Incentivizing both Grounding and Reasoning in Large Language Models with Online Reinforcement Learning

Link to Full ReportView on GitHub

A Group Thesis Project Exploring Reasoning, Grounding, and Learning Efficiency in AI Agents

This project was undertaken as our thesis for the course on Open-endedness and General Intelligence, taught by Tim Rocktäschel (Google DeepMind & UCL), Roberta Raileanu (Meta GenAI & UCL), and Jack Parker-Holder (Google DeepMind & UCL).

Our work explored whether prompting Large Language Models (LLMs) to “reason” before acting improves their learning speed and generalization in complex text-based environments. We developed and fine-tuned LLM agents using a novel token-by-token action generation method and a nested Reinforcement Learning (RL) approach within the BabyAI-Text platform.


The Core Question & Our Approach

Can explicit reasoning enhance LLM agent performance in online RL? We tackled this by:

  • Developing LLM agents that generate actions token-by-token, offering greater flexibility.
  • Comparing agents that verbalize reasoning steps against those generating actions directly.
  • Implementing a nested PPO-based RL algorithm for fine-tuning (using LLaMA-3.2-3B-Instruct with LoRA) to precisely assign credit during the decision process.
  • Testing in BabyAI-Text, a text-based environment requiring language understanding and navigation.

Key Findings & Impact

  • Reasoning Didn’t Boost Performance: Surprisingly, explicit reasoning did not significantly improve sample efficiency or task success rates in the tested scenarios.
  • Interpretability Without Cost: Crucially, reasoning-based agents provided valuable insights into their decision-making process without compromising effectiveness, a key benefit for AI transparency and debugging.
  • Identified “Reasoning Collapse”: We observed instances where articulated “thoughts” devolved into simply restating the intended action.
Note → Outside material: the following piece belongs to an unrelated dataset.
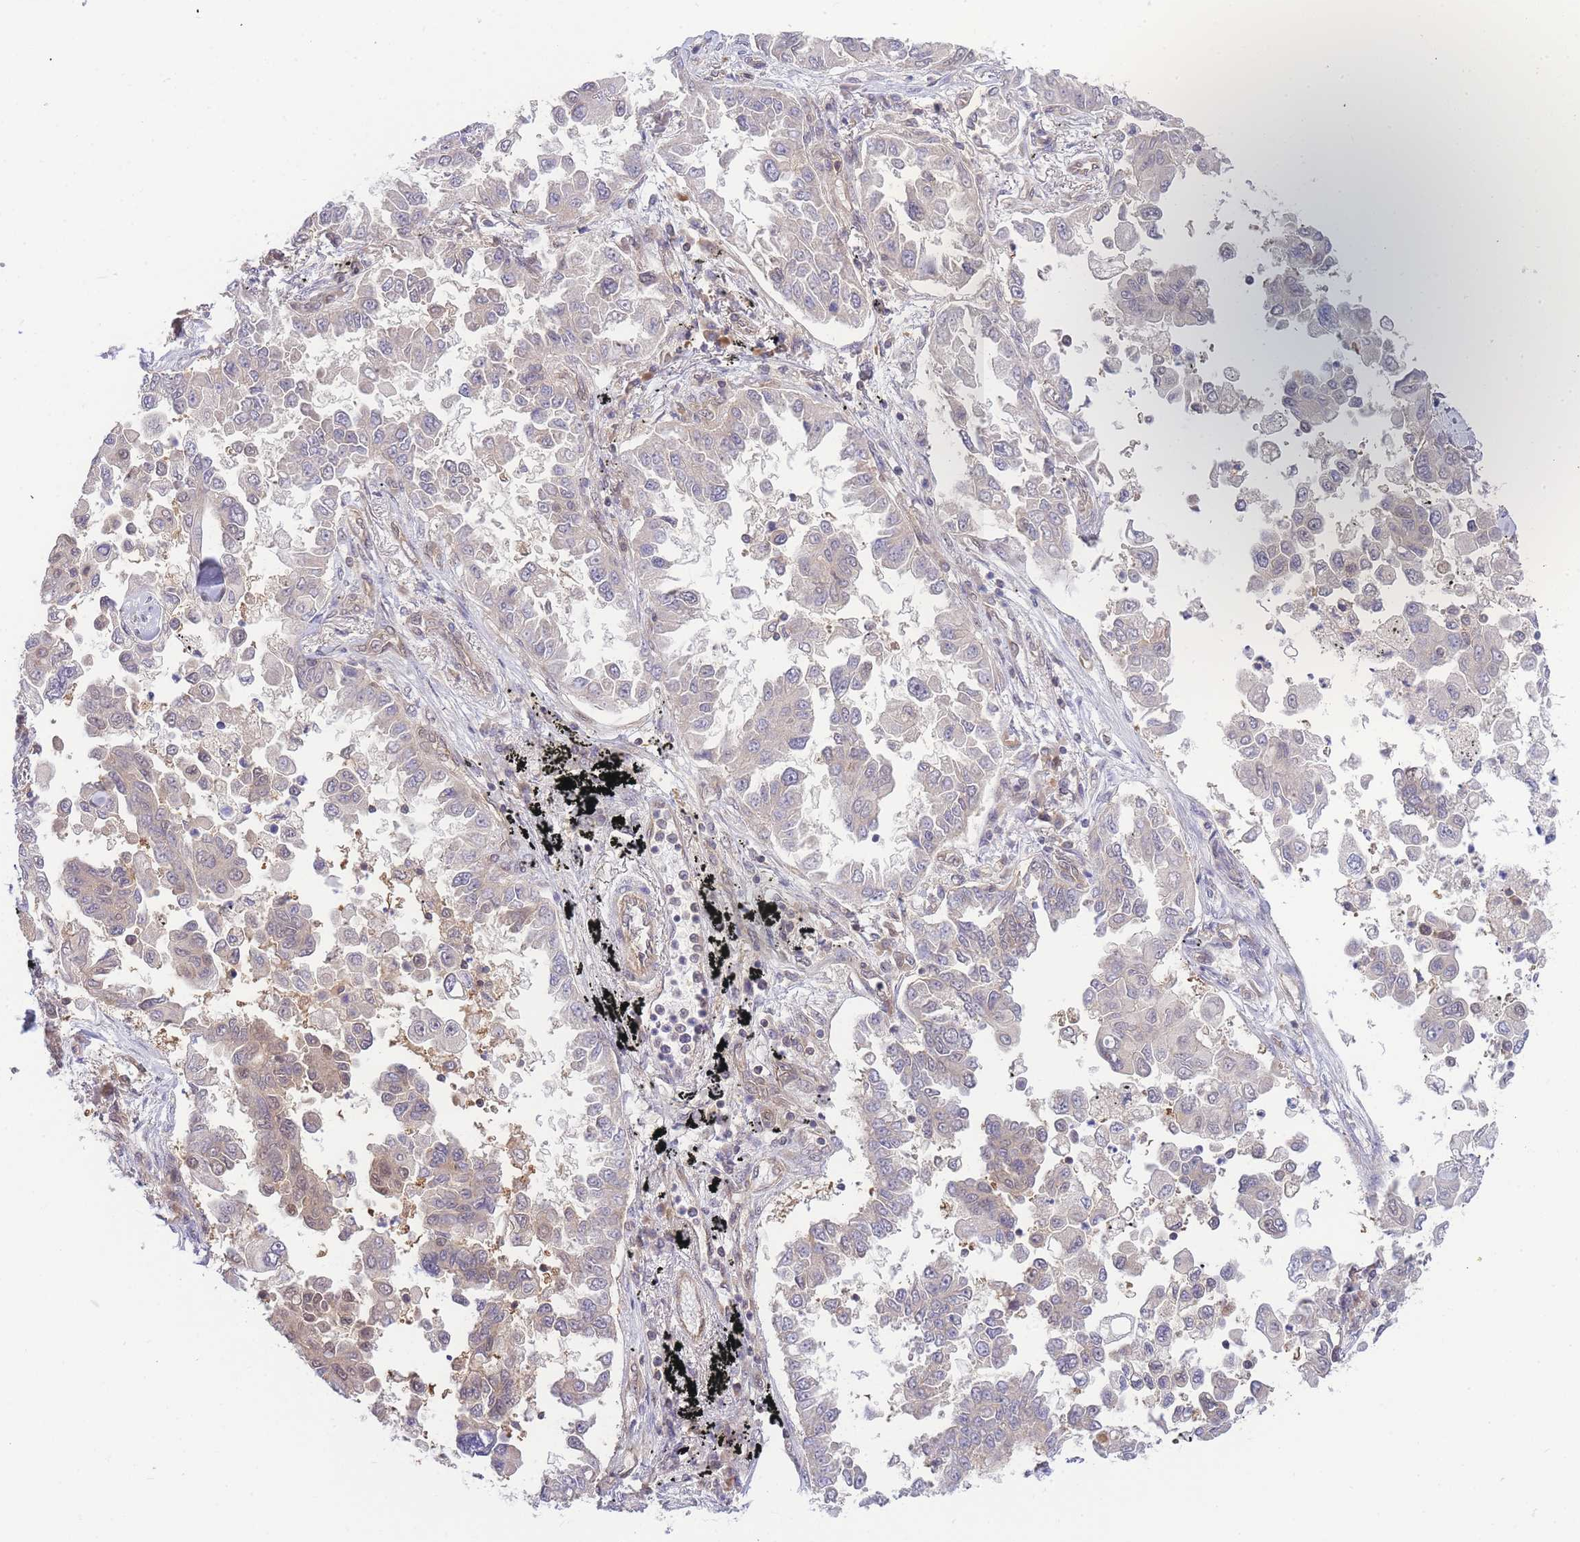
{"staining": {"intensity": "moderate", "quantity": "25%-75%", "location": "cytoplasmic/membranous,nuclear"}, "tissue": "lung cancer", "cell_type": "Tumor cells", "image_type": "cancer", "snomed": [{"axis": "morphology", "description": "Adenocarcinoma, NOS"}, {"axis": "topography", "description": "Lung"}], "caption": "Moderate cytoplasmic/membranous and nuclear positivity is seen in about 25%-75% of tumor cells in lung cancer (adenocarcinoma).", "gene": "KIAA1191", "patient": {"sex": "female", "age": 67}}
Training curves for 3-distractor environment Caption: Training curves showing success rate and average reward for the medium difficulty environment with 3 distractors. Both agents (reasoning and non-reasoning) improved through RL fine-tuning. The reasoning agent (shades of blue) performed comparably to the non-reasoning agent (shades of orange), with added training instability (as indicated by the tanking blue curve) but also potential interpretability benefits.


Technical Highlights

  • Languages & Frameworks: Python, PyTorch, Hugging Face Transformers, TRL, PEFT
  • Core AI/ML: Reinforcement Learning (PPO, Nested RL), LLM Fine-Tuning (LLaMA, LoRA), Prompt Engineering
  • Environment & Tools: BabyAI-Text, Weights & Biases, Hugging Face Hub, Git

Skills Showcased (Group Effort)

  • Advanced RL Algorithm Design & Implementation
  • LLM Fine-Tuning & Adaptation
  • Experimental Design & Data-Driven Analysis
  • Collaborative Software Engineering for AI Research
  • Critical Problem-Solving & Team-Based Inquiry

This project demonstrates our collective ability to innovate at the intersection of LLMs and RL, rigorously test hypotheses as a team, and extract valuable insights even from unexpected results. We faced multiple hurdles along the way which we overcame through collaboration, iterative problem-solving, and commitment to our research goals.